Troax has been instrumental in helping to develop industry standards in Europe. The company has also played a direct role in creating the beginnings of harmonized, global standards seen in both ANSI and ISO procedures. Troax is also ISO4001 and ISO9001 certified and proactive with regards to environmental sustainability.
Because its panel systems, partitioning, and mesh products need to be both safe and aesthetically pleasing, in 2016, Troax invested in a new paint line that allows for much faster changeovers from one color to the next at its Hillerstorp facility. Similarly, the company is making investments at its Chicago-area Folding Guard operations, where it will be able to manufacture and paint in non-standard colors out of Chicago. Here it will also manufacture staple items domestically, helping offset the logistics involved in keeping a warehouse full of products.
Although it is the winner of many top supplier awards, Troax remains modest about its achievements and prefers to go about its business quietly.

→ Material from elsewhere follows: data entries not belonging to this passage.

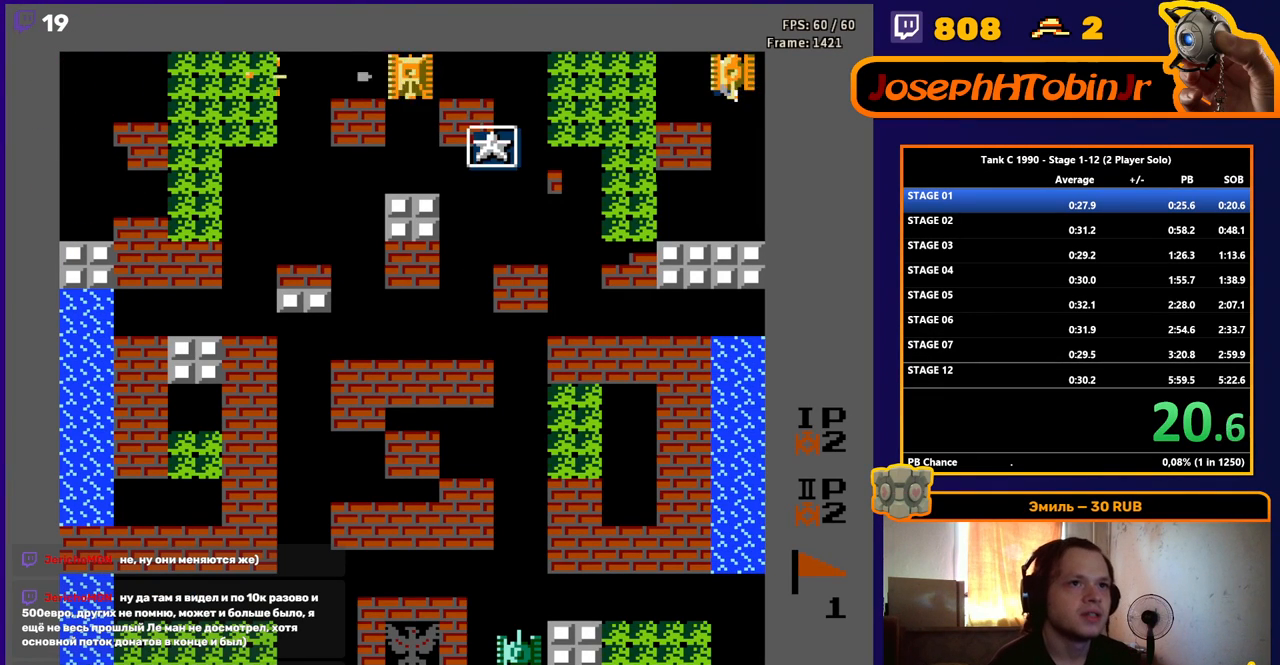
{"buttons": ["B", "DPAD_RIGHT"], "events": []}
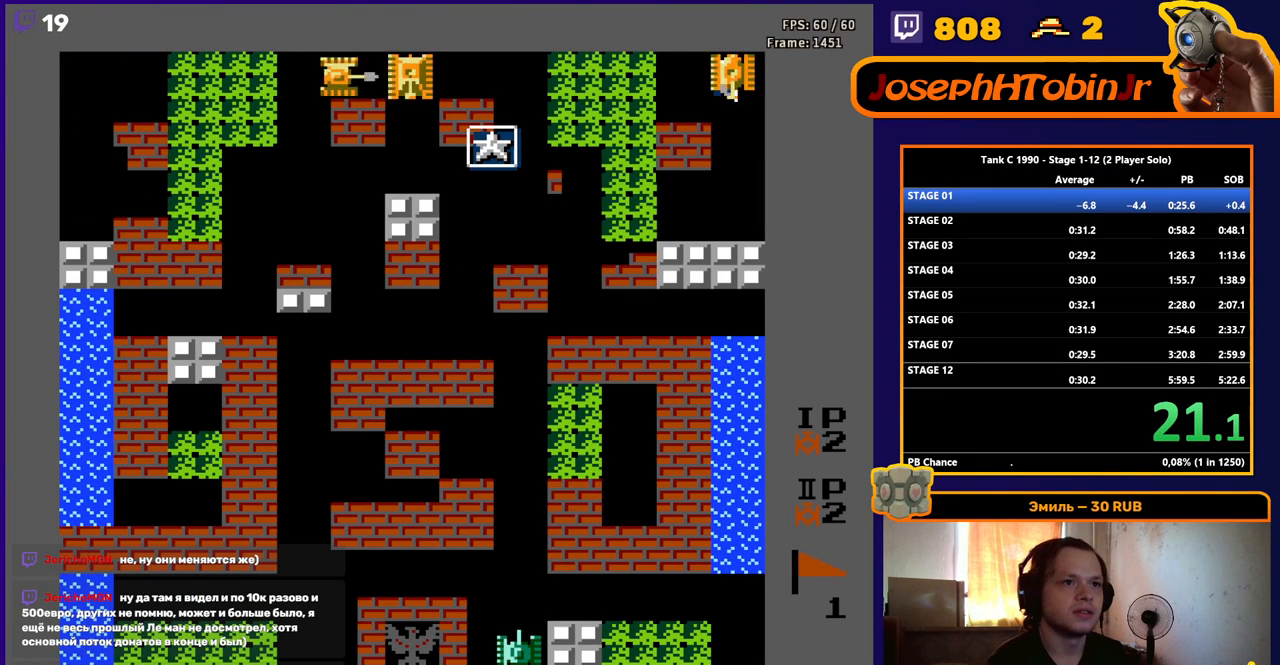
{"buttons": ["B", "DPAD_RIGHT"], "events": []}
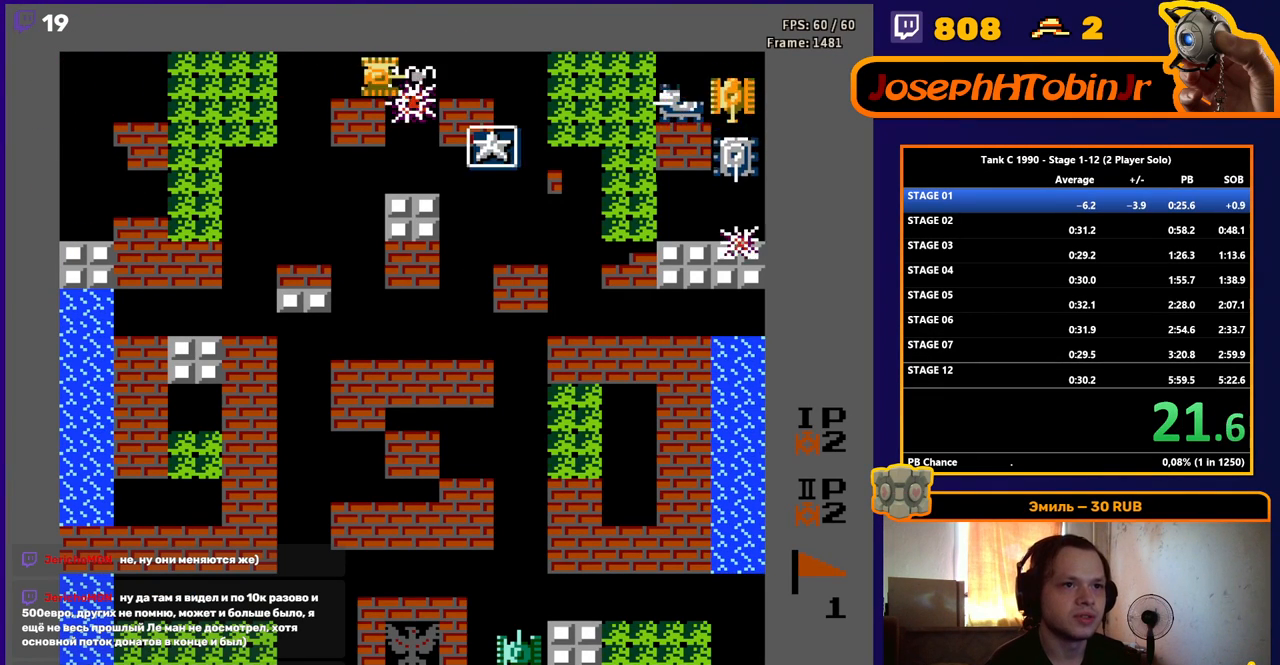
{"buttons": [], "events": [[33, "DPAD_RIGHT", "up"], [50, "B", "up"], [217, "B", "down"], [433, "B", "up"]]}
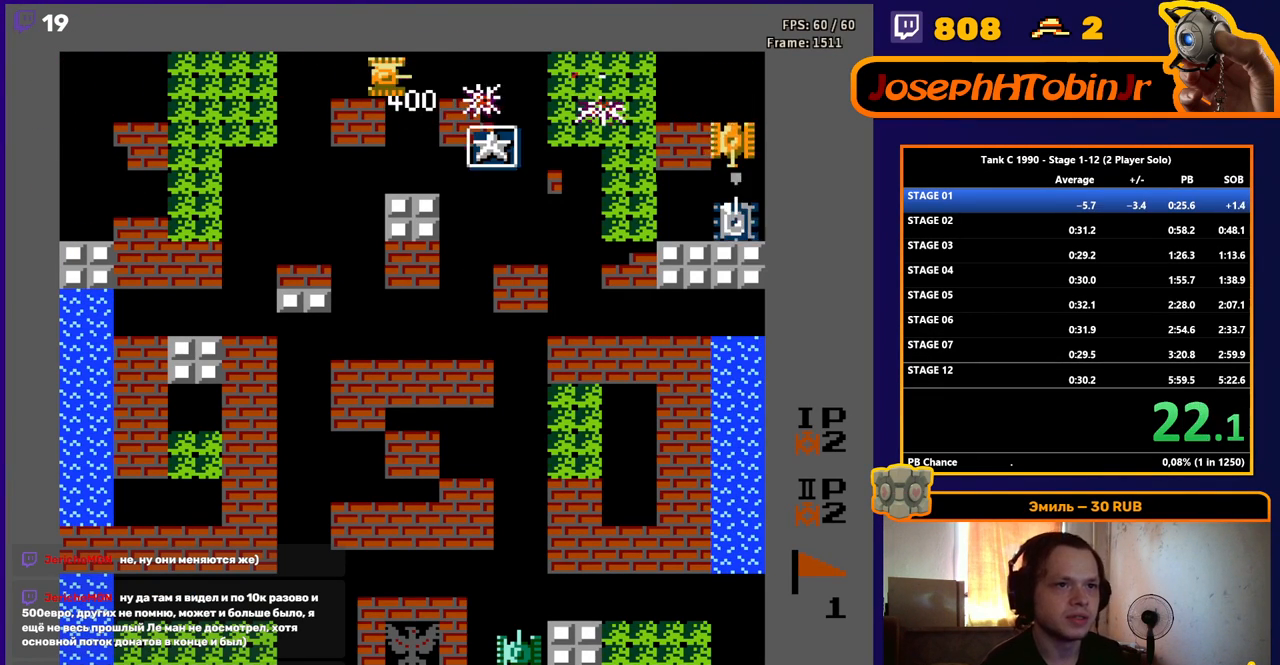
{"buttons": [], "events": []}
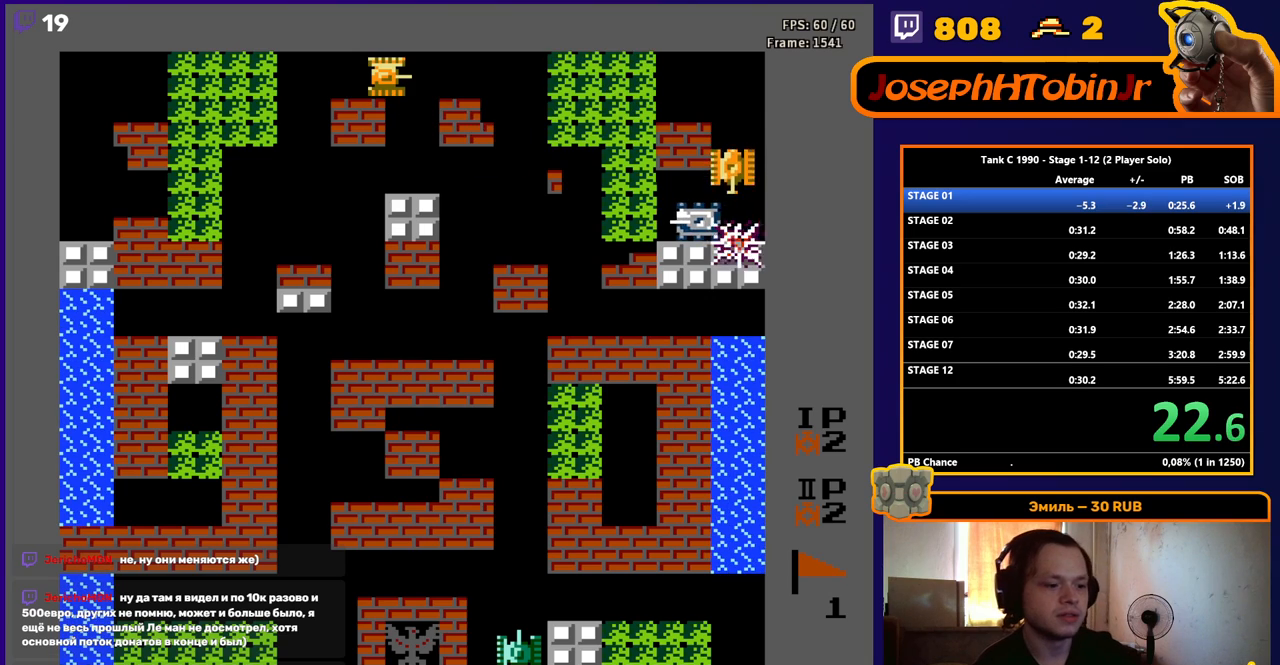
{"buttons": [], "events": []}
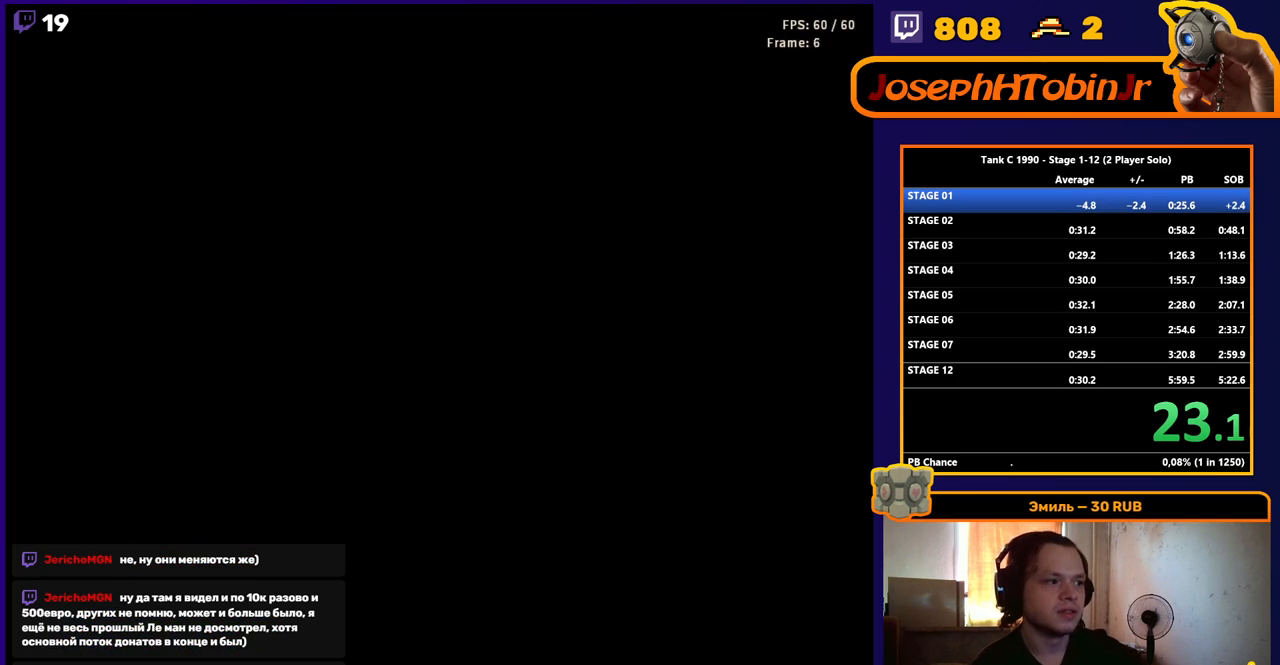
{"buttons": [], "events": []}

“We want to be off the radar,” says Tiedt. “We want to be the big boy, and we are. We know our market. We know what customers need, because we listen. We’re not so proud that we say, ‘We’re going to make a product, and the market’s going to buy it.’ We’re really good at selling the problem, making people aware of what they should be doing and having the product available once we convince them of that. Because if they don’t buy into the fact they need to protect their people, property, and processes, then there really is no need to discuss any further.”
Safety has become a much more important part of businesses in recent years. Companies do not want people to get injured and are realizing the financial consequences of accidents.
“If somebody gets hurt, the impact, cost, and public exposure is not something you want to be in the news for,” states Tiedt. “Everybody sees articles about this all the time. You do searches for ‘workplace injuries,’ and a lot of it is tied to things that could have been avoided with proper protection – and we fall into that category. It’s rare to find somebody who thinks they don’t need that.”